EXPLORE THE MATERIAL
a - Transcribe a portion of the passage on climate communication, beginning at the words "Photo: By Dominic" and stopping after the words "climate change issues.".
b - According to the passage on climate communication, for what body was Nisbet commissioned to write a white paper?
c - Continue the passage on climate communication from its last sentence.

Photo: By Dominic Campbell via Flickr
A particularly intriguing example may be one championed by Matthew C. Nisbet, who spends much of his time in this new nexus of journalism and communication as an academic at American University. Nisbet recently penned a “post-partisan plan” for engaging the public on climate change issues.
Nisbet said he knows full well of the inevitable “new challenges to climate science” fromTea Party and like-minded politicians. He knows, too, of recent data pointing to “further disengagement and inattention” on the part of the public when it comes to climate change.
Drawing from a white paper he was commissioned to write for the National Academies, Nisbet recently outlined “a detailed and achievable blueprint for how to create …new communications opportunities for Americans.” After pointing to several of what he sees as “promising climate policy proposals” (like everything in the climate field, others are certain to find them far less promising), Nisbet allowed that “the challenge for these ideas and others is to gain substantive media and policy attention amidst the pending hyper-partisan noise. For advocates and journalists, the perceived ‘war’ between the left and the right on climate change will be a distracting yet very easy story to tell, one that is likely to be self-serving by rallying the base, selling copy, and avoiding complexity.”

DATA PROVIDED
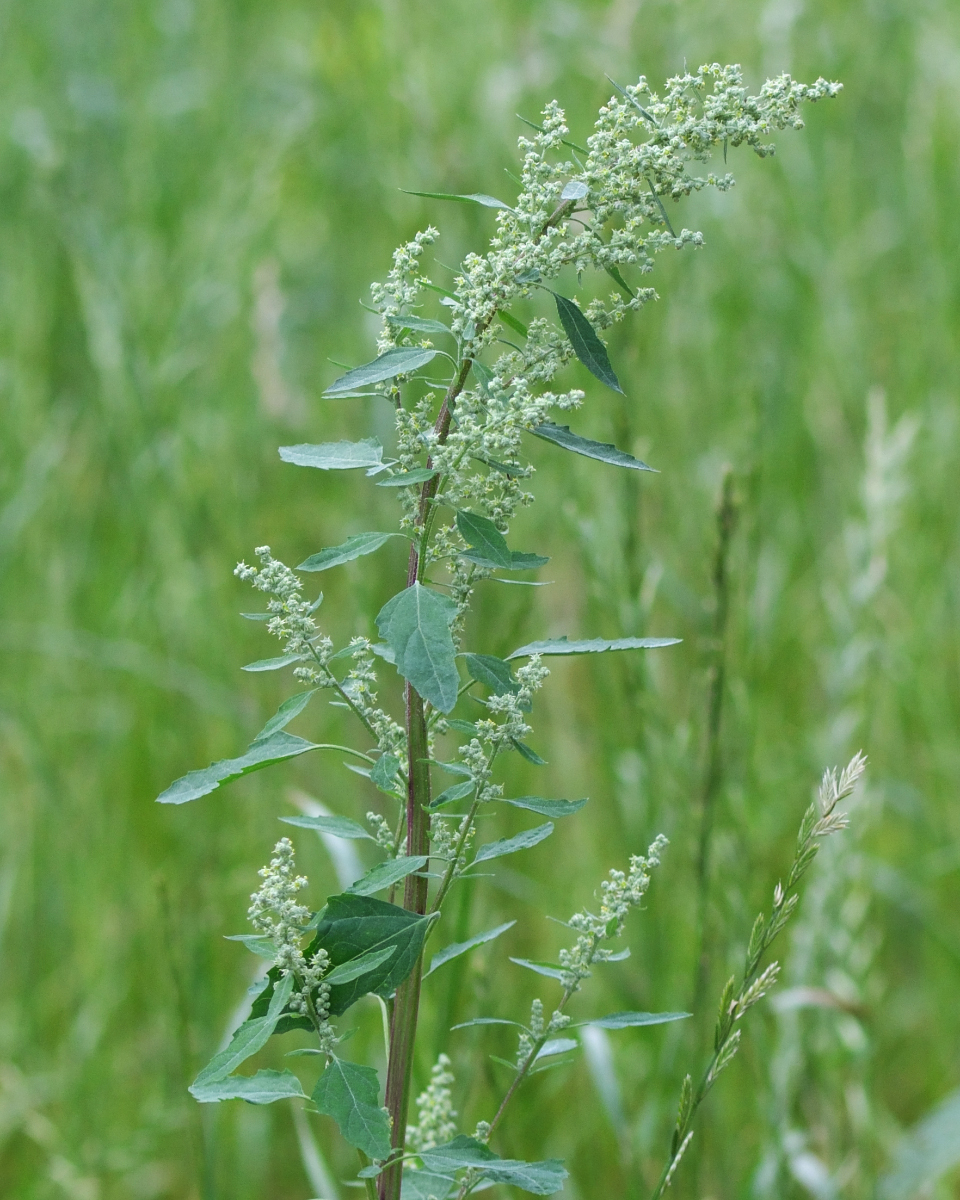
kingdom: Plantae
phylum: Tracheophyta
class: Magnoliopsida
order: Caryophyllales
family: Amaranthaceae
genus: Chenopodium
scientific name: Chenopodium album
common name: Fat-hen
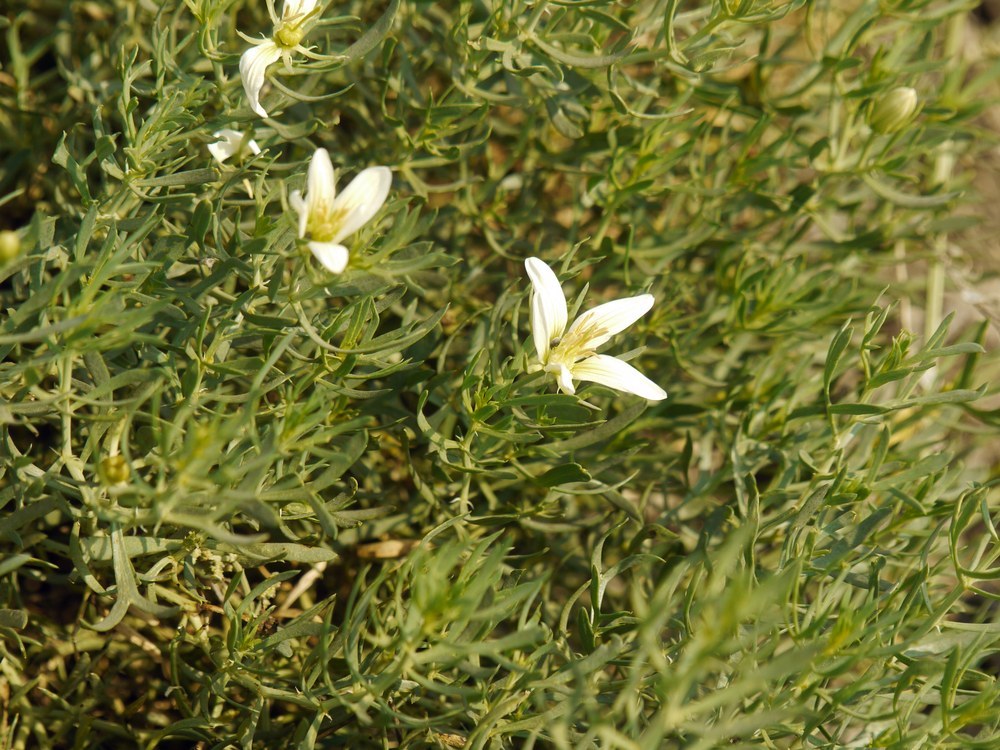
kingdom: Plantae
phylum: Tracheophyta
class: Magnoliopsida
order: Sapindales
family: Tetradiclidaceae
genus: Peganum
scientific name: Peganum harmala
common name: Harmal peganum
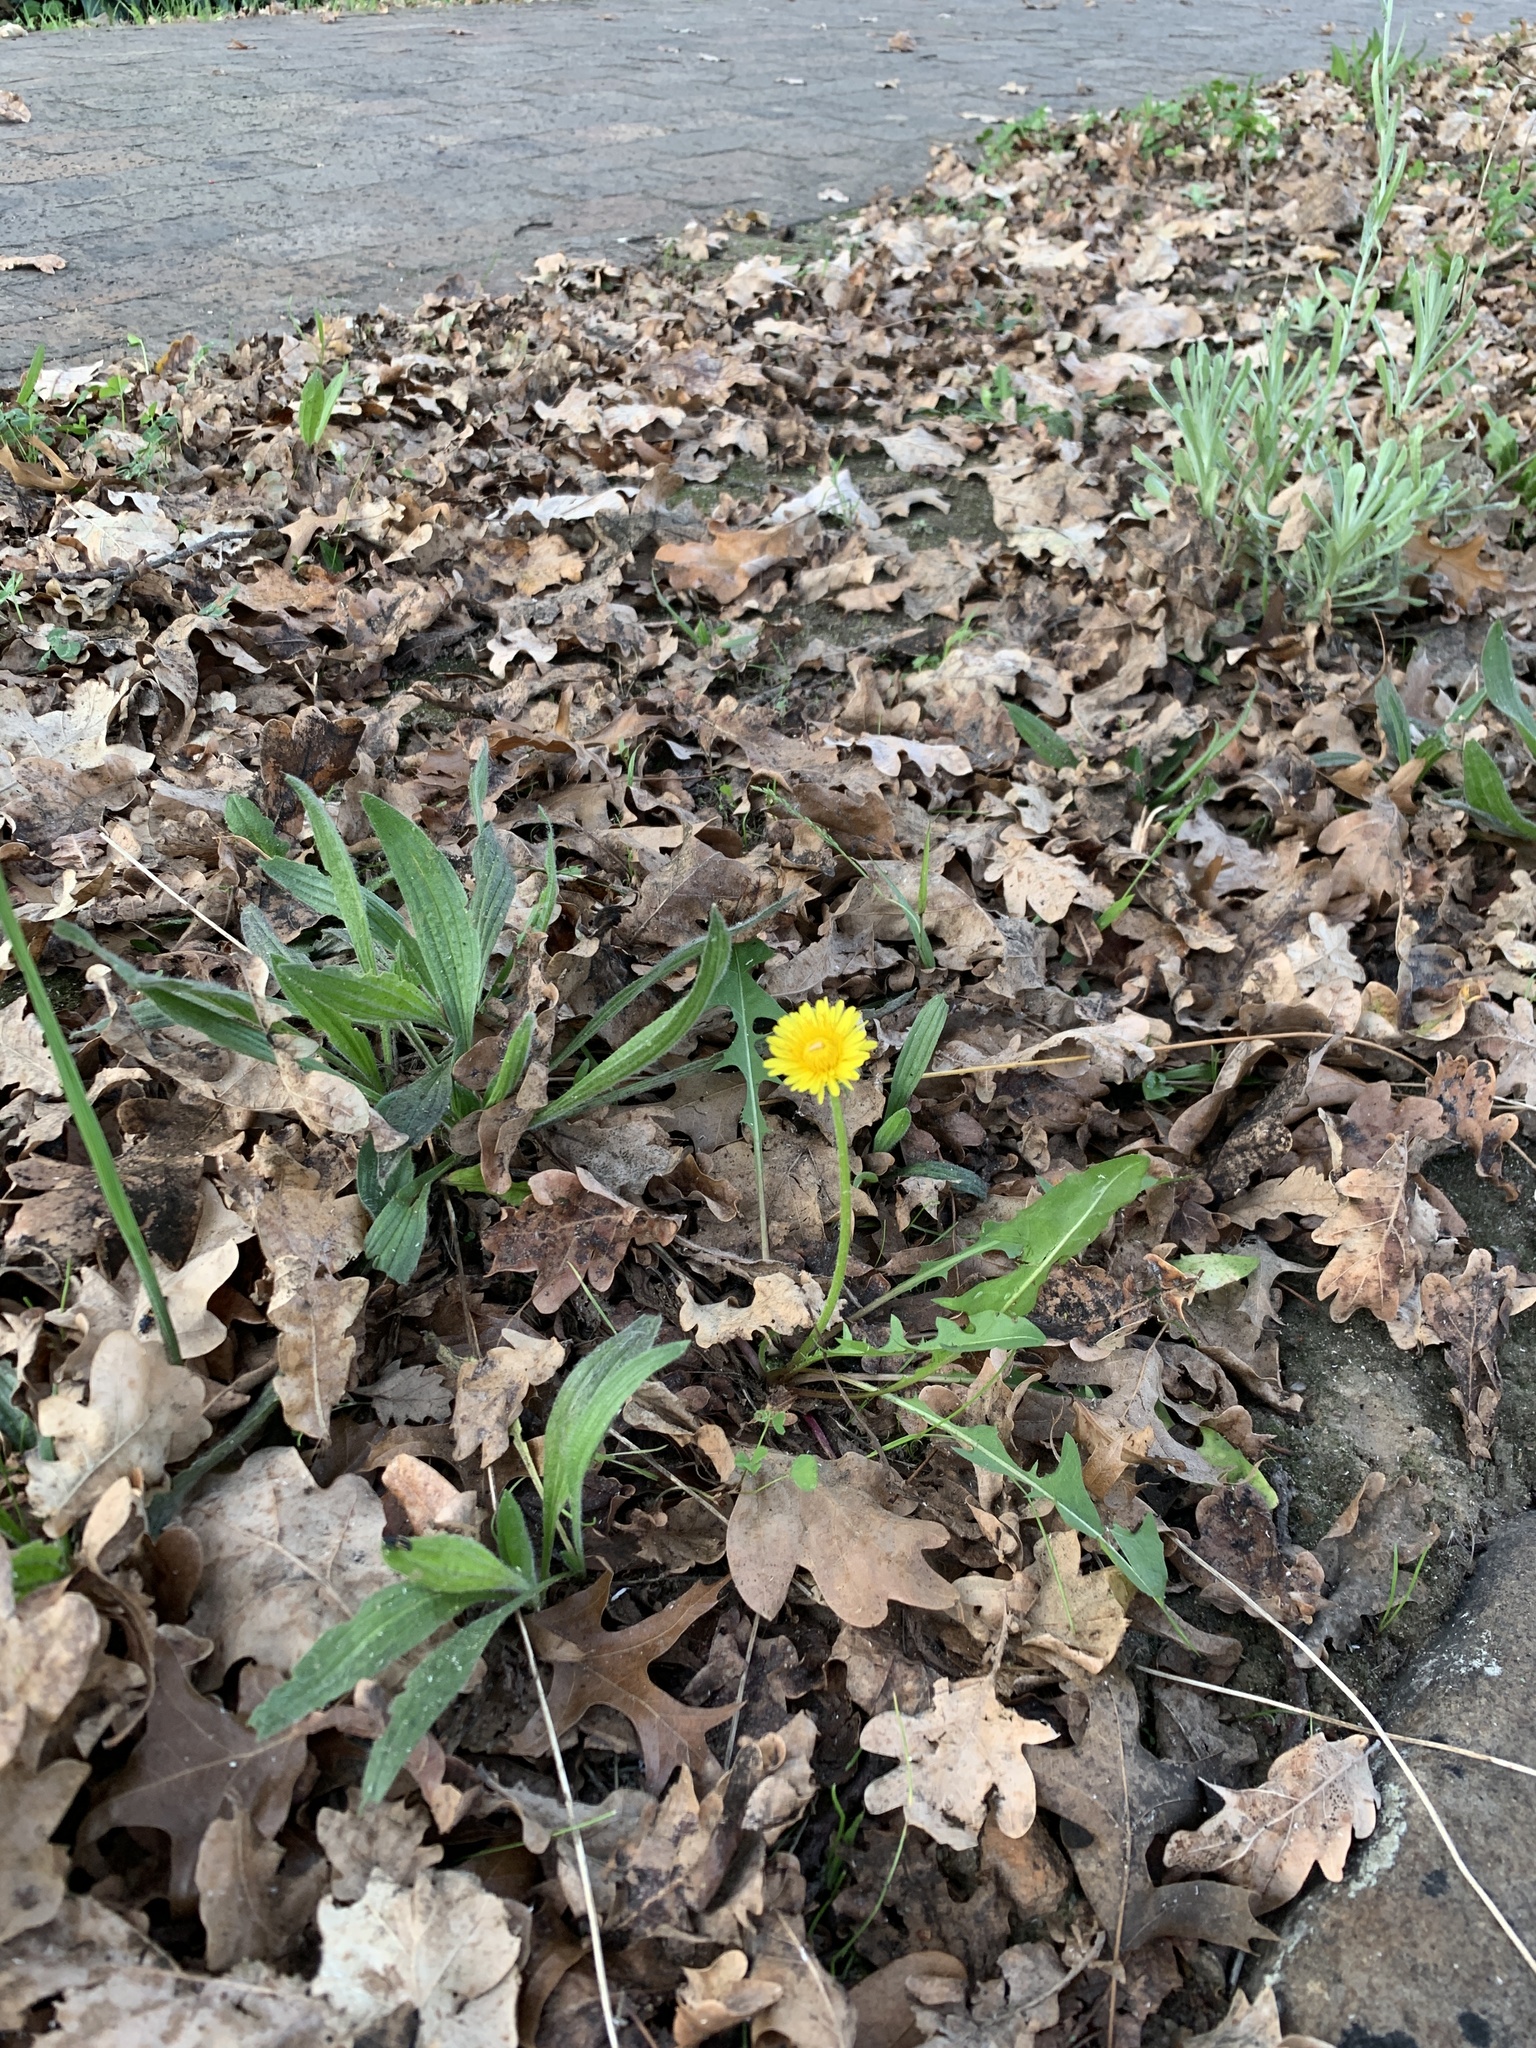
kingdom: Plantae
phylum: Tracheophyta
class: Magnoliopsida
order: Asterales
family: Asteraceae
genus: Taraxacum
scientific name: Taraxacum officinale
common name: Common dandelion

EXERCISE RESPONSES
a -
Photo: By Dominic Campbell via Flickr
A particularly intriguing example may be one championed by Matthew C. Nisbet, who spends much of his time in this new nexus of journalism and communication as an academic at American University. Nisbet recently penned a “post-partisan plan” for engaging the public on climate change issues.

b - The National Academies.

c -
Where will that lead? Nisbet leaves little doubt of his own concerns — “Perhaps the greatest damage from the pending hyper-partisan debate will be to civic engagement and public participation on the issue.”
His vision is that media interests might join — yes join — with expert institutions such as national scientific societies, and with government agencies, universities, foundations, business, and affiliated professional groups. Join not to defend climate change science or even to increase climate literacy, Nisbet writes ... but rather to “promote relevant areas of knowledge beyond just technical understanding of climate science” to include issues such as costs and benefits of various climate management proposals and of options to mitigate its impacts and to adapt.
Nisbet’s proposal sees all this emerging from a “new communications infrastructure and participatory culture” … coupled with a serious way to communicate to the public and to communicate to policy makers an accurate representation of public opinion on the issues, something he says they now lack. He outlines a strategy focused not at the national level, but rather at the state and regional levels “where there is the greatest need and demand.”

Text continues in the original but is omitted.